##### Supplied passage #####

The EPSRC-funded RealityGrid e-Science project has simulated and visualised how complex fluids, such as blood, milk, polymers and oil, flow. One outcome of this work could be a better understanding of the factors affecting blood flow and clotting in arteries. Other possible outcomes include a better choice of lubricant for bearings and improved methods for extracting oil from porous rocks. Several simulations are described in a paper published on 15 August in a special Theme Issue of Philosophical Transactions of the Royal Society A on scientific grid computing.
Density and speed are all you need to build a large-scale model that describes how simple fluids, such as water, flow. The flow of complex fluids, however, cannot be described in terms of such large-scale features alone. In theory, it could be derived from the movement of individual molecules, but that would be too big a computational task in practice. So the RealityGrid project, led by Professor Peter Coveney at UCL, has adopted a third way that describes the flow in terms of properties of the fluid that are not too small and not too large, using what is called the lattice-Boltzmann method.

##### Extracted information #####

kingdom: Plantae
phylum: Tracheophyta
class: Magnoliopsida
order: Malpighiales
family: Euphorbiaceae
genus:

#####

Could you print the stretch of the passage on simulating complex fluids from "Density and speed" through "the lattice-Boltzmann method.", word for word?

Density and speed are all you need to build a large-scale model that describes how simple fluids, such as water, flow. The flow of complex fluids, however, cannot be described in terms of such large-scale features alone. In theory, it could be derived from the movement of individual molecules, but that would be too big a computational task in practice. So the RealityGrid project, led by Professor Peter Coveney at UCL, has adopted a third way that describes the flow in terms of properties of the fluid that are not too small and not too large, using what is called the lattice-Boltzmann method.